**REQUEST:** Transcribe the catalog record for every specimen in the material. Put one field per line and keep each value unchanged.

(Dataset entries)
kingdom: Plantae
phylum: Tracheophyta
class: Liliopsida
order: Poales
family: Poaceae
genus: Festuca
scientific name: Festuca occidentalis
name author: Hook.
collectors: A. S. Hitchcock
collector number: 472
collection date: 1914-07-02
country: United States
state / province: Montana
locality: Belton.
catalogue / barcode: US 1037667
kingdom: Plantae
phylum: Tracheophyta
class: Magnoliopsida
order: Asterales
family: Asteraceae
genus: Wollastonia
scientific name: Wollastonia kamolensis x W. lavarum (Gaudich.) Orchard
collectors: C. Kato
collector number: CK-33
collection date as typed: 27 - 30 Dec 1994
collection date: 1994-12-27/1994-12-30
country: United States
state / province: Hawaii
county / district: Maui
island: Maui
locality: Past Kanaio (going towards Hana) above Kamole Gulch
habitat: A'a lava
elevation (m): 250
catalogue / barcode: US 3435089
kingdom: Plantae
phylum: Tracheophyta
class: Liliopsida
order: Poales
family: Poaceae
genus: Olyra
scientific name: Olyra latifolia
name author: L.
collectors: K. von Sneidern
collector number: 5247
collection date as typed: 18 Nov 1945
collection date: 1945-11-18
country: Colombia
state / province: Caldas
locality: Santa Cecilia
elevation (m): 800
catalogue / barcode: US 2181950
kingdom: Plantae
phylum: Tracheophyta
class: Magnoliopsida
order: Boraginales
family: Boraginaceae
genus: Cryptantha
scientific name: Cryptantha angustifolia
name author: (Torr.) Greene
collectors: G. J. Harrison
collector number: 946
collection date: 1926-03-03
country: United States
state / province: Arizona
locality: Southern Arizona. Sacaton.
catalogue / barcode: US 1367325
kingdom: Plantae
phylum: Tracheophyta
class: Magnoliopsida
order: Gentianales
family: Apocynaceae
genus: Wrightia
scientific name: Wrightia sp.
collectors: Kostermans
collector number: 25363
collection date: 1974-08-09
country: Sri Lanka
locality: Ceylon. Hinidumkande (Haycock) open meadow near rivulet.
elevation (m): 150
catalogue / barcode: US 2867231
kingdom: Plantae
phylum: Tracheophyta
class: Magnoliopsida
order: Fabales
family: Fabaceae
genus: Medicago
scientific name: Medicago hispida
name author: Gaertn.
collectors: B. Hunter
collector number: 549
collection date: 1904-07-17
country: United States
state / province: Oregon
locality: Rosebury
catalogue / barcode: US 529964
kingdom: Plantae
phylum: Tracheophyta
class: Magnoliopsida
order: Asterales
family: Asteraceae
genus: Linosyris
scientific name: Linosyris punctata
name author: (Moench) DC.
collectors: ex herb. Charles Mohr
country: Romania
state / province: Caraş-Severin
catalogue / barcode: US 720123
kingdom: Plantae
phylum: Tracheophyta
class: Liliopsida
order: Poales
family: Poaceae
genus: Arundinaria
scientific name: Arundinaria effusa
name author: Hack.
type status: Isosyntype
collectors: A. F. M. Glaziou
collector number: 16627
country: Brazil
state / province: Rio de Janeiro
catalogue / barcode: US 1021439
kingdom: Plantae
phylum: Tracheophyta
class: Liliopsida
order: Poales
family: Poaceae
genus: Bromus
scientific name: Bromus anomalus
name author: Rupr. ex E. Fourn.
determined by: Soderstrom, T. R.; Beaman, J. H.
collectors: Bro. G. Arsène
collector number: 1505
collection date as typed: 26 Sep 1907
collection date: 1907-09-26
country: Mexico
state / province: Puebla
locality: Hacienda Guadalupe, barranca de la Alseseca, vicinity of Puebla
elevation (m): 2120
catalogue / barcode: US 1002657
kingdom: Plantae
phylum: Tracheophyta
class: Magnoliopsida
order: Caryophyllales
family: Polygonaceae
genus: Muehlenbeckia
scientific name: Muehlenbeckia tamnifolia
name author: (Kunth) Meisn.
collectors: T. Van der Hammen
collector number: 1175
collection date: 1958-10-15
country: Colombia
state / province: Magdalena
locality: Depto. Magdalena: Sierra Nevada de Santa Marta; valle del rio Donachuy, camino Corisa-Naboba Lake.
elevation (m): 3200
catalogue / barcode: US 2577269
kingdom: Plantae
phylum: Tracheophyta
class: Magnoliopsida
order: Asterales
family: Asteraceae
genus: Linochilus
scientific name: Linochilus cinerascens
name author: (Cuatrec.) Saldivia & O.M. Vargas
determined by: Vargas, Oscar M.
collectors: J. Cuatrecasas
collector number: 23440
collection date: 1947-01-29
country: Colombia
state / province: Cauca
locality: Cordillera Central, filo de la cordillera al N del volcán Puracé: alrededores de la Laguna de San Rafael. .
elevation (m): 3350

**WRITTEN RESPONSE:**
kingdom: Plantae
phylum: Tracheophyta
class: Liliopsida
order: Poales
family: Poaceae
genus: Festuca
scientific name: Festuca occidentalis
name author: Hook.
collectors: A. S. Hitchcock
collector number: 472
collection date: 1914-07-02
country: United States
state / province: Montana
locality: Belton.
catalogue / barcode: US 1037667
kingdom: Plantae
phylum: Tracheophyta
class: Magnoliopsida
order: Asterales
family: Asteraceae
genus: Wollastonia
scientific name: Wollastonia kamolensis x W. lavarum (Gaudich.) Orchard
collectors: C. Kato
collector number: CK-33
collection date as typed: 27 - 30 Dec 1994
collection date: 1994-12-27/1994-12-30
country: United States
state / province: Hawaii
county / district: Maui
island: Maui
locality: Past Kanaio (going towards Hana) above Kamole Gulch
habitat: A'a lava
elevation (m): 250
catalogue / barcode: US 3435089
kingdom: Plantae
phylum: Tracheophyta
class: Liliopsida
order: Poales
family: Poaceae
genus: Olyra
scientific name: Olyra latifolia
name author: L.
collectors: K. von Sneidern
collector number: 5247
collection date as typed: 18 Nov 1945
collection date: 1945-11-18
country: Colombia
state / province: Caldas
locality: Santa Cecilia
elevation (m): 800
catalogue / barcode: US 2181950
kingdom: Plantae
phylum: Tracheophyta
class: Magnoliopsida
order: Boraginales
family: Boraginaceae
genus: Cryptantha
scientific name: Cryptantha angustifolia
name author: (Torr.) Greene
collectors: G. J. Harrison
collector number: 946
collection date: 1926-03-03
country: United States
state / province: Arizona
locality: Southern Arizona. Sacaton.
catalogue / barcode: US 1367325
kingdom: Plantae
phylum: Tracheophyta
class: Magnoliopsida
order: Gentianales
family: Apocynaceae
genus: Wrightia
scientific name: Wrightia sp.
collectors: Kostermans
collector number: 25363
collection date: 1974-08-09
country: Sri Lanka
locality: Ceylon. Hinidumkande (Haycock) open meadow near rivulet.
elevation (m): 150
catalogue / barcode: US 2867231
kingdom: Plantae
phylum: Tracheophyta
class: Magnoliopsida
order: Fabales
family: Fabaceae
genus: Medicago
scientific name: Medicago hispida
name author: Gaertn.
collectors: B. Hunter
collector number: 549
collection date: 1904-07-17
country: United States
state / province: Oregon
locality: Rosebury
catalogue / barcode: US 529964
kingdom: Plantae
phylum: Tracheophyta
class: Magnoliopsida
order: Asterales
family: Asteraceae
genus: Linosyris
scientific name: Linosyris punctata
name author: (Moench) DC.
collectors: ex herb. Charles Mohr
country: Romania
state / province: Caraş-Severin
catalogue / barcode: US 720123
kingdom: Plantae
phylum: Tracheophyta
class: Liliopsida
order: Poales
family: Poaceae
genus: Arundinaria
scientific name: Arundinaria effusa
name author: Hack.
type status: Isosyntype
collectors: A. F. M. Glaziou
collector number: 16627
country: Brazil
state / province: Rio de Janeiro
catalogue / barcode: US 1021439
kingdom: Plantae
phylum: Tracheophyta
class: Liliopsida
order: Poales
family: Poaceae
genus: Bromus
scientific name: Bromus anomalus
name author: Rupr. ex E. Fourn.
determined by: Soderstrom, T. R.; Beaman, J. H.
collectors: Bro. G. Arsène
collector number: 1505
collection date as typed: 26 Sep 1907
collection date: 1907-09-26
country: Mexico
state / province: Puebla
locality: Hacienda Guadalupe, barranca de la Alseseca, vicinity of Puebla
elevation (m): 2120
catalogue / barcode: US 1002657
kingdom: Plantae
phylum: Tracheophyta
class: Magnoliopsida
order: Caryophyllales
family: Polygonaceae
genus: Muehlenbeckia
scientific name: Muehlenbeckia tamnifolia
name author: (Kunth) Meisn.
collectors: T. Van der Hammen
collector number: 1175
collection date: 1958-10-15
country: Colombia
state / province: Magdalena
locality: Depto. Magdalena: Sierra Nevada de Santa Marta; valle del rio Donachuy, camino Corisa-Naboba Lake.
elevation (m): 3200
catalogue / barcode: US 2577269
kingdom: Plantae
phylum: Tracheophyta
class: Magnoliopsida
order: Asterales
family: Asteraceae
genus: Linochilus
scientific name: Linochilus cinerascens
name author: (Cuatrec.) Saldivia & O.M. Vargas
determined by: Vargas, Oscar M.
collectors: J. Cuatrecasas
collector number: 23440
collection date: 1947-01-29
country: Colombia
state / province: Cauca
locality: Cordillera Central, filo de la cordillera al N del volcán Puracé: alrededores de la Laguna de San Rafael. .
elevation (m): 3350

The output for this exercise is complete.